◆ Your instructions
All of the records should be reproduced word for word, but no images may appear in the copy.

◆ Data records
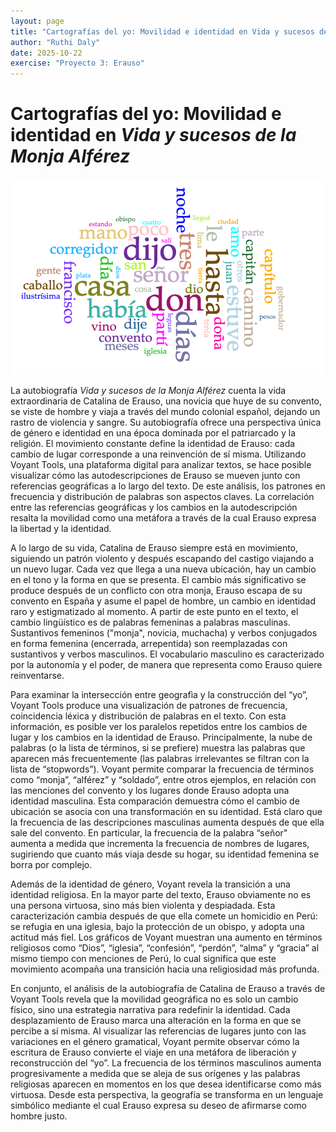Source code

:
 ```yaml
---
layout: page
title: "Cartografías del yo: Movilidad e identidad en Vida y sucesos de la Monja Alférez"
author: "Ruthi Daly"
date: 2025-10-22
exercise: "Proyecto 3: Erauso"
---
```


# Cartografías del yo: Movilidad e identidad en *Vida y sucesos de la Monja Alférez*

![Grafico de la nube](https://raw.githubusercontent.com/dh-miami/SPA_410_Fall25/refs/heads/main/assets/img/Ruthi.nube.imagen.png)

La autobiografía *Vida y sucesos de la Monja Alférez* cuenta la vida extraordinaria de Catalina de Erauso, una novicia que huye de su convento, se viste de hombre y viaja a través del mundo colonial español, dejando un rastro de violencia y sangre. Su autobiografía ofrece una perspectiva única de género e identidad en una época dominada por el patriarcado y la religión. El movimiento constante define la identidad de Erauso: cada cambio de lugar corresponde a una reinvención de sí misma. Utilizando Voyant Tools, una plataforma digital para analizar textos, se hace posible visualizar cómo las autodescripciones de Erauso se mueven junto con referencias geográficas a lo largo del texto. De este análisis, los patrones en frecuencia y distribución de palabras son aspectos claves. La correlación entre las referencias geográficas y los cambios en la autodescripción resalta la movilidad como una metáfora a través de la cual Erauso expresa la libertad y la identidad.

A lo largo de su vida, Catalina de Erauso siempre está en movimiento, siguiendo un patrón violento y después escapando del castigo viajando a un nuevo lugar. Cada vez que llega a una nueva ubicación, hay un cambio en el tono y la forma en que se presenta. El cambio más significativo se produce después de un conflicto con otra monja, Erauso escapa de su convento en España y asume el papel de hombre, un cambio en identidad raro y estigmatizado al momento. A partir de este punto en el texto, el cambio lingüístico es de palabras femeninas a palabras masculinas. Sustantivos femeninos ("monja", novicia, muchacha) y verbos conjugados en forma femenina (encerrada, arrepentida) son reemplazadas con sustantivos y verbos masculinos. El vocabulario masculino es caracterizado por la autonomía y el poder, de manera que representa como Erauso quiere reinventarse. 

Para examinar la intersección entre geografìa y la construcción del “yo”, Voyant Tools
produce una visualización de patrones de frecuencia, coincidencia léxica y distribución de palabras en el texto. Con esta información, es posible ver los paralelos repetidos entre los cambios de lugar y los cambios en la identidad de Erauso. Principalmente, la nube de palabras (o la lista de términos, si se prefiere) muestra las palabras que aparecen más frecuentemente (las palabras irrelevantes se filtran con la lista de “stopwords”). Voyant permite comparar la frecuencia de términos como “monja”, “alférez” y “soldado”, entre otros ejemplos, en relación con las menciones del convento y los lugares donde Erauso adopta una identidad masculina. Esta comparación demuestra cómo el cambio de ubicación se asocia con una transformación en su identidad. Está claro que la frecuencia de las descripciones masculinas aumenta después de que ella sale del convento. En particular, la frecuencia de la palabra “señor" aumenta a medida que incrementa la frecuencia de nombres de lugares, sugiriendo que cuanto más viaja desde su hogar, su identidad femenina se borra por complejo.  

Además de la identidad de género, Voyant revela la transición a una identidad religiosa. En la mayor parte del texto, Erauso obviamente no es una persona virtuosa, sino más bien violenta y despiadada. Esta caracterización cambia después de que ella comete un homicidio en Perú: se refugia en una iglesia, bajo la protección de un obispo, y adopta una actitud más fiel. Los gráficos de Voyant muestran una aumento en términos religiosos como “Dios”, “iglesia”, “confesión”, “perdón”, “alma” y “gracia” al mismo tiempo con menciones de Perú, lo cual significa que este movimiento acompaña una transición hacia una religiosidad más profunda.
  
En conjunto, el análisis de la autobiografía de Catalina de Erauso a través de Voyant Tools revela que la movilidad geográfica no es solo un cambio físico, sino una estrategia narrativa para redefinir la identidad. Cada desplazamiento de Erauso marca una alteración en la forma en que se percibe a sí misma. Al visualizar las referencias de lugares junto con las variaciones en el género gramatical, Voyant permite observar cómo la escritura de Erauso convierte el viaje en una metáfora de liberación y reconstrucción del “yo”. La frecuencia de los términos masculinos aumenta progresivamente a medida que se aleja de sus orígenes y las palabras religiosas aparecen en momentos en los que desea identificarse como más virtuosa. Desde esta perspectiva, la geografía se transforma en un lenguaje simbólico mediante el cual Erauso expresa su deseo de afirmarse como hombre justo.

◆ Task answer
Source code

:
 ```yaml
---
layout: page
title: "Cartografías del yo: Movilidad e identidad en Vida y sucesos de la Monja Alférez"
author: "Ruthi Daly"
date: 2025-10-22
exercise: "Proyecto 3: Erauso"
---
```


# Cartografías del yo: Movilidad e identidad en *Vida y sucesos de la Monja Alférez*

![Grafico de la nube](https://raw.githubusercontent.com/dh-miami/SPA_410_Fall25/refs/heads/main/assets/img/Ruthi.nube.imagen.png)

La autobiografía *Vida y sucesos de la Monja Alférez* cuenta la vida extraordinaria de Catalina de Erauso, una novicia que huye de su convento, se viste de hombre y viaja a través del mundo colonial español, dejando un rastro de violencia y sangre. Su autobiografía ofrece una perspectiva única de género e identidad en una época dominada por el patriarcado y la religión. El movimiento constante define la identidad de Erauso: cada cambio de lugar corresponde a una reinvención de sí misma. Utilizando Voyant Tools, una plataforma digital para analizar textos, se hace posible visualizar cómo las autodescripciones de Erauso se mueven junto con referencias geográficas a lo largo del texto. De este análisis, los patrones en frecuencia y distribución de palabras son aspectos claves. La correlación entre las referencias geográficas y los cambios en la autodescripción resalta la movilidad como una metáfora a través de la cual Erauso expresa la libertad y la identidad.

A lo largo de su vida, Catalina de Erauso siempre está en movimiento, siguiendo un patrón violento y después escapando del castigo viajando a un nuevo lugar. Cada vez que llega a una nueva ubicación, hay un cambio en el tono y la forma en que se presenta. El cambio más significativo se produce después de un conflicto con otra monja, Erauso escapa de su convento en España y asume el papel de hombre, un cambio en identidad raro y estigmatizado al momento. A partir de este punto en el texto, el cambio lingüístico es de palabras femeninas a palabras masculinas. Sustantivos femeninos ("monja", novicia, muchacha) y verbos conjugados en forma femenina (encerrada, arrepentida) son reemplazadas con sustantivos y verbos masculinos. El vocabulario masculino es caracterizado por la autonomía y el poder, de manera que representa como Erauso quiere reinventarse. 

Para examinar la intersección entre geografìa y la construcción del “yo”, Voyant Tools
produce una visualización de patrones de frecuencia, coincidencia léxica y distribución de palabras en el texto. Con esta información, es posible ver los paralelos repetidos entre los cambios de lugar y los cambios en la identidad de Erauso. Principalmente, la nube de palabras (o la lista de términos, si se prefiere) muestra las palabras que aparecen más frecuentemente (las palabras irrelevantes se filtran con la lista de “stopwords”). Voyant permite comparar la frecuencia de términos como “monja”, “alférez” y “soldado”, entre otros ejemplos, en relación con las menciones del convento y los lugares donde Erauso adopta una identidad masculina. Esta comparación demuestra cómo el cambio de ubicación se asocia con una transformación en su identidad. Está claro que la frecuencia de las descripciones masculinas aumenta después de que ella sale del convento. En particular, la frecuencia de la palabra “señor" aumenta a medida que incrementa la frecuencia de nombres de lugares, sugiriendo que cuanto más viaja desde su hogar, su identidad femenina se borra por complejo.  

Además de la identidad de género, Voyant revela la transición a una identidad religiosa. En la mayor parte del texto, Erauso obviamente no es una persona virtuosa, sino más bien violenta y despiadada. Esta caracterización cambia después de que ella comete un homicidio en Perú: se refugia en una iglesia, bajo la protección de un obispo, y adopta una actitud más fiel. Los gráficos de Voyant muestran una aumento en términos religiosos como “Dios”, “iglesia”, “confesión”, “perdón”, “alma” y “gracia” al mismo tiempo con menciones de Perú, lo cual significa que este movimiento acompaña una transición hacia una religiosidad más profunda.
  
En conjunto, el análisis de la autobiografía de Catalina de Erauso a través de Voyant Tools revela que la movilidad geográfica no es solo un cambio físico, sino una estrategia narrativa para redefinir la identidad. Cada desplazamiento de Erauso marca una alteración en la forma en que se percibe a sí misma. Al visualizar las referencias de lugares junto con las variaciones en el género gramatical, Voyant permite observar cómo la escritura de Erauso convierte el viaje en una metáfora de liberación y reconstrucción del “yo”. La frecuencia de los términos masculinos aumenta progresivamente a medida que se aleja de sus orígenes y las palabras religiosas aparecen en momentos en los que desea identificarse como más virtuosa. Desde esta perspectiva, la geografía se transforma en un lenguaje simbólico mediante el cual Erauso expresa su deseo de afirmarse como hombre justo.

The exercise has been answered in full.